(Beginning of Source material)

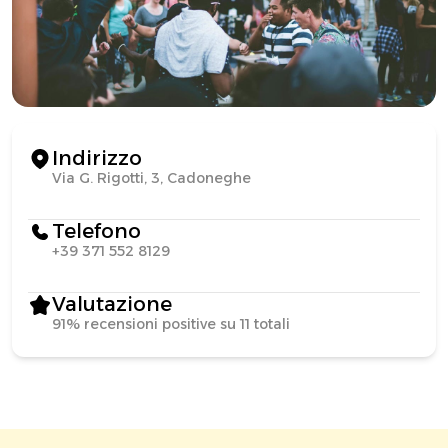
Indirizzo
Via G. Rigotti, 3, Cadoneghe
Telefono
+39 371 552 8129
Valutazione
91% recensioni positive su 11 totali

(End of Source material)

Goal of the exercise - Your output should consist only of the lines from the one containing "Via G. Rigotti, 3, Cadoneghe" to the end of the records above, each retyped exactly.

Expected output -
Via G. Rigotti, 3, Cadoneghe
Telefono
+39 371 552 8129
Valutazione
91% recensioni positive su 11 totali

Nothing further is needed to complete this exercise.